Validation at the end of the branch: Rust changes are cargo check-clean (both net-mesh and net-compute-ffi) with cargo clippy clean and the touched modules' cargo test passing; regression tests were added per finding (existing tests that pinned buggy behaviour were updated). Go changes are gofmt-clean and mirror already-compiling patterns, with the cgo caveat noted above.


Investigated, downgraded, and deferred

  • #37 — reported anti-replay MAX_FORWARD bypass → downgraded to INFO, reverted. The control is dead on the hot path, but the window math means it is not an exploitable replay bypass. The proposed "restore MAX_FORWARD in commit" hardening breaks four existing replay-window tests that encode deliberate design: commit accepts large forward jumps so a receiver that missed > 1024 packets survives heavy loss without a forced re-handshake (stale counters are still caught by the age check). A behavior/policy change with a real reliability downside and no security gain — left to a deliberate decision rather than slipped into a bugfix release.
  • #23 — deferred. publish_to_peer doesn't chunk by event count, so a publish_many of > 2028 events trips build_subprotocol's release-mode assert!. The fix is a non-trivial hot-path refactor (per-chunk credit/seq loop) that deserves careful reliable-stream testing, not a rushed edit.
  • #12 — deferred. C.GoBytes(ptr, C.int(len)) truncates / sign-flips payloads ≥ 2 GiB across ~20 call sites; each needs bespoke error handling, and 20 blind edits without a cgo toolchain to compile-verify is too risky.
  • #17 — open sub-item. The seed-pointer length check is the one piece of the FFI-guard family still open (its companion isize::MAX and panic guards landed); the real fix is a breaking C-ABI change (seed_len parameter), disproportionate for a LOW only reachable by a caller violating the documented 32-byte contract (in-tree callers always pass 32).
  • Appendix B-* — bugs in the divergent bindings/go/net/ copy are catalogued but not addressed here.

Dependency updates

All in net/crates/net/Cargo.lock (no Cargo.toml change — so crates.io library consumers resolve identically; these bumps reach only the distributed artifacts: CLI, FFI staticlibs, npm prebuilds, Python wheels, deck):

  • Transitive bumps: redis 1.2.2 → 1.2.3, syn 2.0.117 → 2.0.118, napi 3.9.1 → 3.9.3, bytes 1.11.1 → 1.12.0, h2 0.4.14 → 0.4.15, time 0.3.47 → 0.3.49, getrandom 0.4.2 → 0.4.3, webpki-roots 1.0.7 → 1.0.8.
  • Footprint reduction: a transitive WASM component-model toolchain dropped out of the graph (wit-bindgen-*, wit-component, wit-parser, wasm-encoder/-metadata/-parser, wasip3, leb128fmt, id-arena, prettyplease, unicode-xid); foldhash and hashbrown shed a duplicate major.
  • No crates added; nothing reaches the datapath, crypto, or wire.

Breaking changes

None on the wire, in the C ABI, or in the public Go/Python API. The Go handle fixes are internal lock-discipline changes behind unchanged method signatures; the FFI panic guards and null/length checks are internal hardening. (#12 and #17 were deferred precisely because a real fix would require a breaking C-ABI change.)
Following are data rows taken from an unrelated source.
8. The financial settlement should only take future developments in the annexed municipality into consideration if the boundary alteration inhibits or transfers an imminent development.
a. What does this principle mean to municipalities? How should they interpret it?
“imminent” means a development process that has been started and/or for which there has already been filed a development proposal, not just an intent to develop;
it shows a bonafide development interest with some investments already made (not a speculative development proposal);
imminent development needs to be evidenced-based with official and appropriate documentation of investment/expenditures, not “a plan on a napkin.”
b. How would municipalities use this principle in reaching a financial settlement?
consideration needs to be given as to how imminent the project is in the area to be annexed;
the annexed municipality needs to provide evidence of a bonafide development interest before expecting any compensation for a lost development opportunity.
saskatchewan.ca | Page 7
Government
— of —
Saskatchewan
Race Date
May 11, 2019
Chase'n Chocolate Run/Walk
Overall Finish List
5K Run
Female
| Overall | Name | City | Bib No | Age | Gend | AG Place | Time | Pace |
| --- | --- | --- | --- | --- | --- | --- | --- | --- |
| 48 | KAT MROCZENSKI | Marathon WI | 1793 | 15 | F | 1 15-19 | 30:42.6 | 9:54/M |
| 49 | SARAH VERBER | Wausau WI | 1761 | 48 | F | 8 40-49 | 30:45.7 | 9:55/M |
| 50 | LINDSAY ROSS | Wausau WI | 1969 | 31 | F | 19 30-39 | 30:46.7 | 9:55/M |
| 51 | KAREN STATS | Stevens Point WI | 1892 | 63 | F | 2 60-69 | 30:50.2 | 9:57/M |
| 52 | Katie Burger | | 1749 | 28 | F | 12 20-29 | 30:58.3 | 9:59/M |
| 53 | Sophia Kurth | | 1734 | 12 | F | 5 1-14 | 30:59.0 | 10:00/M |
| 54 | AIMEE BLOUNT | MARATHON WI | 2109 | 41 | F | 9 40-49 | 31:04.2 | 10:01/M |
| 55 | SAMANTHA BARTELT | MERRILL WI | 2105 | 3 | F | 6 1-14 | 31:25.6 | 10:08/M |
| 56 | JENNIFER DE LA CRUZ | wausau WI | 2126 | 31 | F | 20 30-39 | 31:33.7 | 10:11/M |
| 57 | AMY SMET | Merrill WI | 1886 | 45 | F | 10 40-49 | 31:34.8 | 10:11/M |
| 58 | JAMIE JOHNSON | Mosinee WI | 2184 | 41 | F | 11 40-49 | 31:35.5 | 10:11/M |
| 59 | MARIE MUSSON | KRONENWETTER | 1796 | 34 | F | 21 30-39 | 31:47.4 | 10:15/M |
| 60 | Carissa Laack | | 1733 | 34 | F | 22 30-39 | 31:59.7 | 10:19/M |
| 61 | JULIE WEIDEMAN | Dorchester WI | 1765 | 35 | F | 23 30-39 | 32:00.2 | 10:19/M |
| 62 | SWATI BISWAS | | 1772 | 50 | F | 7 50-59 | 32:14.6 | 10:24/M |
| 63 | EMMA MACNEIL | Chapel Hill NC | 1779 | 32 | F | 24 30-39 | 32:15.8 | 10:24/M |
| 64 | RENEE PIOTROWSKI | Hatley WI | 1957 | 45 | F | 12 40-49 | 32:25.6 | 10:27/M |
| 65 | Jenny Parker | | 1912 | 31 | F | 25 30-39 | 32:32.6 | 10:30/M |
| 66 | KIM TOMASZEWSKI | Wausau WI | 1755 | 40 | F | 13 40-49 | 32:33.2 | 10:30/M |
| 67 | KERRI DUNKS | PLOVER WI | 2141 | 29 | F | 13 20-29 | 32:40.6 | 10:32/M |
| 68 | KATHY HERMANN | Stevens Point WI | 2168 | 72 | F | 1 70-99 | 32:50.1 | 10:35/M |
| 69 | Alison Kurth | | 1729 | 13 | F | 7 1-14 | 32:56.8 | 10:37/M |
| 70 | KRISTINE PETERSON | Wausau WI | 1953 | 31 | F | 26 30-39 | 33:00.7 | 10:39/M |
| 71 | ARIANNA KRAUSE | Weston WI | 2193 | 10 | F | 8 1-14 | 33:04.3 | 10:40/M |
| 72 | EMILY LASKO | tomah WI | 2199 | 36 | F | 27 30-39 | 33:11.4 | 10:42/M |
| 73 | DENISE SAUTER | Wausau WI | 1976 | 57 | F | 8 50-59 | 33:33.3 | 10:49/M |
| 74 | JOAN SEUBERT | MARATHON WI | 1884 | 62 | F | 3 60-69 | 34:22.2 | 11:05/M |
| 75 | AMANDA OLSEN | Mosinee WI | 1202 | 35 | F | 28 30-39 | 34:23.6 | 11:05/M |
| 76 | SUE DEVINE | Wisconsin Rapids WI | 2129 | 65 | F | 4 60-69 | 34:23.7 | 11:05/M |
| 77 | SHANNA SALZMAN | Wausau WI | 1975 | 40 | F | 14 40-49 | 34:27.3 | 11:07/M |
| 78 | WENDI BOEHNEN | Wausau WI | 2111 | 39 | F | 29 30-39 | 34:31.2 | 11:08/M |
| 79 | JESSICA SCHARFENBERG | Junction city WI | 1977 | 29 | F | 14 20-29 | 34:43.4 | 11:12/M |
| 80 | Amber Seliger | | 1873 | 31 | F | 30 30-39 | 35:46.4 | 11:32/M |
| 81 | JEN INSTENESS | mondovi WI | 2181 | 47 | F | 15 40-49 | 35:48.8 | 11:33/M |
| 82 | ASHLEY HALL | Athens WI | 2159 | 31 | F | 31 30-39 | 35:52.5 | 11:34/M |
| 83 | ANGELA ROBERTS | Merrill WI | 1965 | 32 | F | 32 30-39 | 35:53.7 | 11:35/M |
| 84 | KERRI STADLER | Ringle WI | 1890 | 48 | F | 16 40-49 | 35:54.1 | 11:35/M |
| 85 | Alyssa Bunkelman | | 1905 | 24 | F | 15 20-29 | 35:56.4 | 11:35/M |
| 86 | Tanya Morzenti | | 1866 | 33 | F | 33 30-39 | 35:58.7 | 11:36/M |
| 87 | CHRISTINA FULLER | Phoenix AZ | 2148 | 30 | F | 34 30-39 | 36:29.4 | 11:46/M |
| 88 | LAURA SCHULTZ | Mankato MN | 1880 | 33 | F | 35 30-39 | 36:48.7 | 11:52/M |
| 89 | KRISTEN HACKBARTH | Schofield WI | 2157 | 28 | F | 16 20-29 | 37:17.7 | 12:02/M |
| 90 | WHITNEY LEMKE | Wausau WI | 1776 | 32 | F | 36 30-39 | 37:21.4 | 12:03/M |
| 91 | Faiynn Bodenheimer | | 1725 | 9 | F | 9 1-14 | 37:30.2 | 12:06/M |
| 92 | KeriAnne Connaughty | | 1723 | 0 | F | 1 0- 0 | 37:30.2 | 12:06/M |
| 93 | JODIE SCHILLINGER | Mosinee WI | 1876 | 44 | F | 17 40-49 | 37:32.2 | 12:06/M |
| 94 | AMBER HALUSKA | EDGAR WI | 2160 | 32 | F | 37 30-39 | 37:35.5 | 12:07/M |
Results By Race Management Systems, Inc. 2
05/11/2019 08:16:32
One behavioural fix a consumer may notice: deck-ffi stream functions now correctly return END_OF_STREAM on a genuinely closed stream for non-zero timeouts, instead of a silent OK with a NULL out-param. A Go polling loop that previously spun on (nil, nil) forever will now terminate as documented — a fix, but worth flagging for anyone who built around the buggy behaviour.


How to upgrade

Go binding consumers should upgrade promptly — the three use-after-free races are reachable on ordinary context cancellation of a streaming call, not an exotic path. For the common case (Rust core + SDK) it is drop-in: no wire change, no atomic peer roll, no config change. Rebuild any distributed artifacts (wheels / prebuilds / FFI staticlibs / CLI) to pick up both the fixes and the refreshed lock.

Note the verification caveat: the Go module fixes were validated by gofmt + manual review + a pure-Go guard test, but not cgo-compiled in this environment (no toolchain). A cgo build/link on a release runner is the recommended gate before publishing the Go module tag.


Released 2026-06-19.

License

See LICENSE.